Please copy every line below that contains the string "CROSS".

[Dataset entries]
-*-*-

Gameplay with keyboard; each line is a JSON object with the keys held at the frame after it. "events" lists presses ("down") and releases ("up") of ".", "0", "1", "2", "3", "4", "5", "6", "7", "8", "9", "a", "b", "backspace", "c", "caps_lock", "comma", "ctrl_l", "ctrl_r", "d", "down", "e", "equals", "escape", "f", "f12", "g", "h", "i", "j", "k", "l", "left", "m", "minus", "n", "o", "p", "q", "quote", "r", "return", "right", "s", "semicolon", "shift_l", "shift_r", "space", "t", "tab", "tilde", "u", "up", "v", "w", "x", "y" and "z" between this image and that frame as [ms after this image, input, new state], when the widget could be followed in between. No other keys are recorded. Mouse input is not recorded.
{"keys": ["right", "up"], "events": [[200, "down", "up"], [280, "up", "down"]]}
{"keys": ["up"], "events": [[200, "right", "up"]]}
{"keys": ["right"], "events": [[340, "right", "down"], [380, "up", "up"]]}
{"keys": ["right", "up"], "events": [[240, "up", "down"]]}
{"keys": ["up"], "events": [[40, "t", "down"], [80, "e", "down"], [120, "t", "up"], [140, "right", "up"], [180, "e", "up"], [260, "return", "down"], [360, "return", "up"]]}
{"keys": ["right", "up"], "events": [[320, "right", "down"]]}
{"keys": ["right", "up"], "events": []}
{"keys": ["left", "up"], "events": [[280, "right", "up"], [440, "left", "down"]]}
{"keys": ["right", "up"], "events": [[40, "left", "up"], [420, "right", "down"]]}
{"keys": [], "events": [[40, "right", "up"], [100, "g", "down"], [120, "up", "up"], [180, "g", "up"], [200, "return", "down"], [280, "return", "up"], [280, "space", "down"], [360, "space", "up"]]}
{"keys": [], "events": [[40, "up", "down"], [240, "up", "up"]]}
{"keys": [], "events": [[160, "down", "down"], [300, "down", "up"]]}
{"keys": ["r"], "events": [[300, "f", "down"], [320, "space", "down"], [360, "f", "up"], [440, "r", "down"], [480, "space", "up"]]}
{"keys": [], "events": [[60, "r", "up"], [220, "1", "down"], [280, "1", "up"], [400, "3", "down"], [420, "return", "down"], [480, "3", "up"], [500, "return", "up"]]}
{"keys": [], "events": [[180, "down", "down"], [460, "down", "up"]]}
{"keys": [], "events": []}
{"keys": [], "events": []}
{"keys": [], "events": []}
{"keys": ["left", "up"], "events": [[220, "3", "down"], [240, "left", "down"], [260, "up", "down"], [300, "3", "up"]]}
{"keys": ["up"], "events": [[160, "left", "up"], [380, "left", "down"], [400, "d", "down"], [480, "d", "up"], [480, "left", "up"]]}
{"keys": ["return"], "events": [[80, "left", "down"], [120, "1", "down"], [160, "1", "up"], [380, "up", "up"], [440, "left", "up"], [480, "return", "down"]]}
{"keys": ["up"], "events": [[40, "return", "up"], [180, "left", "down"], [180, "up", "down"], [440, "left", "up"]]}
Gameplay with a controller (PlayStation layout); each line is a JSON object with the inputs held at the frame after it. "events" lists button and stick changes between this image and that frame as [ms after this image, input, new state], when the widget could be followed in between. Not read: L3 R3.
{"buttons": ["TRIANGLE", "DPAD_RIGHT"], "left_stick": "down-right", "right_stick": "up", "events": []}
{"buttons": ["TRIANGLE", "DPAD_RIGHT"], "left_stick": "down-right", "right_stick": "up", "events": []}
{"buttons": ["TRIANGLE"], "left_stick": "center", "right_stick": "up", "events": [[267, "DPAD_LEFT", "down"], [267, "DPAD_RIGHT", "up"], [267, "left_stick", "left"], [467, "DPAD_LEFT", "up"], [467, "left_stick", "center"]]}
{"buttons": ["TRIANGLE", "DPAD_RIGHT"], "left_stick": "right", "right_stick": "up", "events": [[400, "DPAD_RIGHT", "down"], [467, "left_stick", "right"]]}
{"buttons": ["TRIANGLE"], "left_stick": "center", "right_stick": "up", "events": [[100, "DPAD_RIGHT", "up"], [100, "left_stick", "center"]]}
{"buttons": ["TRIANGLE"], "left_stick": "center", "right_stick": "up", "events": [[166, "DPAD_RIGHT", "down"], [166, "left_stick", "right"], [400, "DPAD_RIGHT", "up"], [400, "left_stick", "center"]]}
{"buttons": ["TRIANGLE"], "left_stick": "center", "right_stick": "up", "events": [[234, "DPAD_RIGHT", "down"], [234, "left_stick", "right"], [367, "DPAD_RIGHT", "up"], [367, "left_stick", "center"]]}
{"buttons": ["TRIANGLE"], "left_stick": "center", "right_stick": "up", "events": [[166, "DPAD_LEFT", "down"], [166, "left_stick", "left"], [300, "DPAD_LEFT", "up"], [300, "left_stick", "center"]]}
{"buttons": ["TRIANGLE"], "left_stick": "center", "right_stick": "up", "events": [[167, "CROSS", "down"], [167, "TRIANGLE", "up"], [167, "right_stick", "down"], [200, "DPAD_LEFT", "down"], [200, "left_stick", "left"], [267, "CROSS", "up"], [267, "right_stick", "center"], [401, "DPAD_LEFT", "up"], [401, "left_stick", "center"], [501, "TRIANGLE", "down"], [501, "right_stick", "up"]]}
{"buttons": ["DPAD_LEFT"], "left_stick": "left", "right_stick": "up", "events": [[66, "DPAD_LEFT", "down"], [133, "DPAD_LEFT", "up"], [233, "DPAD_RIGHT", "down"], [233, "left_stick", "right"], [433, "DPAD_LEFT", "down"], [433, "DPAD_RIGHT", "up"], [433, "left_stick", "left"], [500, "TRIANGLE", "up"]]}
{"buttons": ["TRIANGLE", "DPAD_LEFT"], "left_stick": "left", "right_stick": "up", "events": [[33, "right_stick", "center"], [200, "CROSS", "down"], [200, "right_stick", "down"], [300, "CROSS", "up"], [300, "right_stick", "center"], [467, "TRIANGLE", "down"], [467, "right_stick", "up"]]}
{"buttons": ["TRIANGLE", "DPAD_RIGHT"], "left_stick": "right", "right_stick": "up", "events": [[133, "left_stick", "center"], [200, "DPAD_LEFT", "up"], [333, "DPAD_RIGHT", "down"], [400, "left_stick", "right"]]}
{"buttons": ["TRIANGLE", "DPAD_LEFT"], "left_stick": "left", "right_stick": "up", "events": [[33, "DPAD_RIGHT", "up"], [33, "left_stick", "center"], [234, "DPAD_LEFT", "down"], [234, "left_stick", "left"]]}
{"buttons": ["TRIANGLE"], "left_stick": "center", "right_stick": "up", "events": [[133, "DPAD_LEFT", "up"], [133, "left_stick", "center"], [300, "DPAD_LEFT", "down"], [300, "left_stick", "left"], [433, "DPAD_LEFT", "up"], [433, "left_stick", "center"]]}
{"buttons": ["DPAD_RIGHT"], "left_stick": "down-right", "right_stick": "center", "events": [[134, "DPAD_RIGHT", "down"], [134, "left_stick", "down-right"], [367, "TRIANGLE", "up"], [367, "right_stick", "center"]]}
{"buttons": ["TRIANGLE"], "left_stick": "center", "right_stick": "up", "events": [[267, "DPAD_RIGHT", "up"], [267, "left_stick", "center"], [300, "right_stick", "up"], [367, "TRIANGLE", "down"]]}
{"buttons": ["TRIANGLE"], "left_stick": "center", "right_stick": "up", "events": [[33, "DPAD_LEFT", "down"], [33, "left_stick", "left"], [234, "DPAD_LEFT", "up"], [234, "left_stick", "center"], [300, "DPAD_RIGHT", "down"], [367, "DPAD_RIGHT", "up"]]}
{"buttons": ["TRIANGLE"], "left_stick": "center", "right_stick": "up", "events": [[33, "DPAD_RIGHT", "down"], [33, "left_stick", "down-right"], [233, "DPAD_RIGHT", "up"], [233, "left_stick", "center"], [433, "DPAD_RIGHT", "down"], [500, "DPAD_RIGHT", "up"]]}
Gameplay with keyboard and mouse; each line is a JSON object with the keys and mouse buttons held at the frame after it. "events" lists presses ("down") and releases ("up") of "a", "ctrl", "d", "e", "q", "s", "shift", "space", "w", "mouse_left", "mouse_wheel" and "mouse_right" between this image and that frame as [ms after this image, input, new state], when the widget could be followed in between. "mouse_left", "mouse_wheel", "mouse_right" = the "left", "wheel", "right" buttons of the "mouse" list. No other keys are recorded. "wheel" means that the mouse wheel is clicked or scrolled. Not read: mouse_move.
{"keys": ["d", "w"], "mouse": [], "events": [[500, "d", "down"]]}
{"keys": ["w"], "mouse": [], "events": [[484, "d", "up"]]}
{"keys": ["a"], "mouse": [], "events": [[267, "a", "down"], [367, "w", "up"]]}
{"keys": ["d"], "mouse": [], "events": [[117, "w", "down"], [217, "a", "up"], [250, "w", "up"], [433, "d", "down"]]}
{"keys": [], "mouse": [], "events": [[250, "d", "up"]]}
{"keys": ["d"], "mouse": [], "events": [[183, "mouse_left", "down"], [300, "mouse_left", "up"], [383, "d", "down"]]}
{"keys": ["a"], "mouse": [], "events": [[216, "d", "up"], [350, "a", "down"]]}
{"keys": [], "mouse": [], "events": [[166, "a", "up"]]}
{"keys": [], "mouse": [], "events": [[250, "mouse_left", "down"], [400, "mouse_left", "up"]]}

-*-*-

▸ Output below
{"buttons": ["TRIANGLE"], "left_stick": "center", "right_stick": "up", "events": [[167, "CROSS", "down"], [167, "TRIANGLE", "up"], [167, "right_stick", "down"], [200, "DPAD_LEFT", "down"], [200, "left_stick", "left"], [267, "CROSS", "up"], [267, "right_stick", "center"], [401, "DPAD_LEFT", "up"], [401, "left_stick", "center"], [501, "TRIANGLE", "down"], [501, "right_stick", "up"]]}
{"buttons": ["TRIANGLE", "DPAD_LEFT"], "left_stick": "left", "right_stick": "up", "events": [[33, "right_stick", "center"], [200, "CROSS", "down"], [200, "right_stick", "down"], [300, "CROSS", "up"], [300, "right_stick", "center"], [467, "TRIANGLE", "down"], [467, "right_stick", "up"]]}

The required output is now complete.